Reaktionen auf die Einigung mit Hochtief reichen von “richtig und mutig“ bis “teure Lösung mit vielen Fragezeichen“. CDU gibt eigene Fehler zu

Hamburg. Es dürfte ein ziemlich einmaliger Vorgang sein, dass der Bund der Steuerzahler eine drastische Mehrausgabe des Staates gutheißt. Die Elbphilharmonie, die nun noch einmal um 198 Millionen Euro (Gesamtkosten: 575 Millionen Euro) teurer werden soll, macht es möglich. "Bei der völlig verunglückten Vertragssituation ist dies ein optimales Verhandlungsergebnis des Ersten Bürgermeisters Olaf Scholz", sagte Frank Neubauer, Vorsitzender des Hamburger Steuerzahlerbunds. Die Entscheidung von Scholz und seines Senats, die Zusammenarbeit mit dem Essener Baukonzern Hochtief fortzusetzen, sei "richtig und mutig".

Mit der Vereinbarung zwischen der Stadt und dem Baukonzern, die jetzt in den Gründzügen festgelegt ist, könnten "Geburtsfehler" des Bauprojekts zum Teil ausgeglichen werden - "wenn auch zu einem sehr hohen Preis". Das schmerze zwar, aber eine Kündigung und Trennung von Hochtief würde die Stadt nach Einschätzung des Bundes der Steuerzahler weitaus mehr kosten.

"Die weitere drastische Kostensteigerung ist bitter, war aber zu erwarten", sagte Handelskammer-Präses Fritz Horst Melsheimer in einer ersten Reaktion. "Gut ist, dass sämtliche Risiken nun komplett bei Hochtief liegen sollen und nach dem endgültigen Vertragsschluss hoffentlich auch liegen werden." Entscheidend sei, dass "eine neue Kultur des Vertrauens" zwischen den Partnern einkehre.

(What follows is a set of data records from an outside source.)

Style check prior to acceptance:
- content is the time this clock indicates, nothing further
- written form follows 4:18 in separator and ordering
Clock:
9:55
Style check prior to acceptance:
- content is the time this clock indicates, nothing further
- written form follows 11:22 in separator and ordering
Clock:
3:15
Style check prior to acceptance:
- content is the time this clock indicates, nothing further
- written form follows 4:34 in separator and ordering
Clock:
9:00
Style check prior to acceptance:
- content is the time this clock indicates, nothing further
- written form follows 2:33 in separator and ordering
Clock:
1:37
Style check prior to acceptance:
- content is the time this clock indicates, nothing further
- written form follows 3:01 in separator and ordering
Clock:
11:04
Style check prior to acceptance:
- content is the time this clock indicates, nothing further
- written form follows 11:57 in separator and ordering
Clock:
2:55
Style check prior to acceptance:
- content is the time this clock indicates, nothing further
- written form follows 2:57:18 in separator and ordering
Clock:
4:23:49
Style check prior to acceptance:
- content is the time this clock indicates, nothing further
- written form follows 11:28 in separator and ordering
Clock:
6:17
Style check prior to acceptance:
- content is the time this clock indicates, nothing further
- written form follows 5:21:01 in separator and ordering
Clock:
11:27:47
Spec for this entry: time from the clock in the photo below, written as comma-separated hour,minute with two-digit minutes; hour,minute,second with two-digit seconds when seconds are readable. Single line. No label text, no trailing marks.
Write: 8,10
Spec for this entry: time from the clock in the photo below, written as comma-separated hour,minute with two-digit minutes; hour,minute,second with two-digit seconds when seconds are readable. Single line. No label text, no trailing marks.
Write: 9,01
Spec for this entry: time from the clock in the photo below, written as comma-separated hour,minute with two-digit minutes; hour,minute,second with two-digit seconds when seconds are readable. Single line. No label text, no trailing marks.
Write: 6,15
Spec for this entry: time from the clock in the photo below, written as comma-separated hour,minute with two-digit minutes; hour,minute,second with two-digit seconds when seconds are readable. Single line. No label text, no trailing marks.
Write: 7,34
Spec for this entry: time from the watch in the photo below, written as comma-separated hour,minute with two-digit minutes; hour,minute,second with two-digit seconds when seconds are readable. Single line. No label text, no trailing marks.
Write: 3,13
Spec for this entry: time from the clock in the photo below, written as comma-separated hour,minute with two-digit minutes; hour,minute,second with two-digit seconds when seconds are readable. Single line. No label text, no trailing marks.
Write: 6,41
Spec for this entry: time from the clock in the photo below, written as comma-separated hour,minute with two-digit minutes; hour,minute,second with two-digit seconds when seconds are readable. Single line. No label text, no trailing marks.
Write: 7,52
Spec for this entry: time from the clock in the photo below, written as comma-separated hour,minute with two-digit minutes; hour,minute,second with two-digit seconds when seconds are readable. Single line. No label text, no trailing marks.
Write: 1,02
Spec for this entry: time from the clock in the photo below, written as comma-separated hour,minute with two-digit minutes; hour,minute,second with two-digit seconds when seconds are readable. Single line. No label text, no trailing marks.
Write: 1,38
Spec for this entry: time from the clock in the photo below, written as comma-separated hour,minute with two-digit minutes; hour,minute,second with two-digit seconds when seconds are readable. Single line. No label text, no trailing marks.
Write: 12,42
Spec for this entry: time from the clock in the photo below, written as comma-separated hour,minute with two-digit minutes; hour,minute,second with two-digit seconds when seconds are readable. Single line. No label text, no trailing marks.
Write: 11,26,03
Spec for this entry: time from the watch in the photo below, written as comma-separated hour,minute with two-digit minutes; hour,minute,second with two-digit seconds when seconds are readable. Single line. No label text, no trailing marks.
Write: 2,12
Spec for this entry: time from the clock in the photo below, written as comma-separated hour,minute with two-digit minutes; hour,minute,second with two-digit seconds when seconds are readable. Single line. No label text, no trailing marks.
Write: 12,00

Weniger freundlich fielen die Reaktionen der Opposition aus. CDU-Bürgerschafts-Fraktionschef Dietrich Wersich warf dem Bürgermeister vor, seine Ziele verfehlt zu haben. "Scholz hatte Hamburg versprochen, die Elbphilharmonie zügig fertig zu bauen und nicht mehr als die vereinbarten 323 Millionen Euro auszugeben", sagte Wersich. Während Scholz' Regierungszeit habe sich die Fertigstellung um vier Jahre verzögert, und Hamburg müsse 198 Millionen Euro mehr zahlen. Allerdings zeigte sich Wersich auch selbstkritisch: "Alle wissen - und keiner bestreitet -, dass auch am Anfang Fehler gemacht wurden." Die Entscheidung für den Bau der Elbphilharmonie - zunächst war von Kosten in Höhe von 77 Millionen Euro die Rede - fiel in die Amtszeit von Bürgermeister Ole von Beust (CDU).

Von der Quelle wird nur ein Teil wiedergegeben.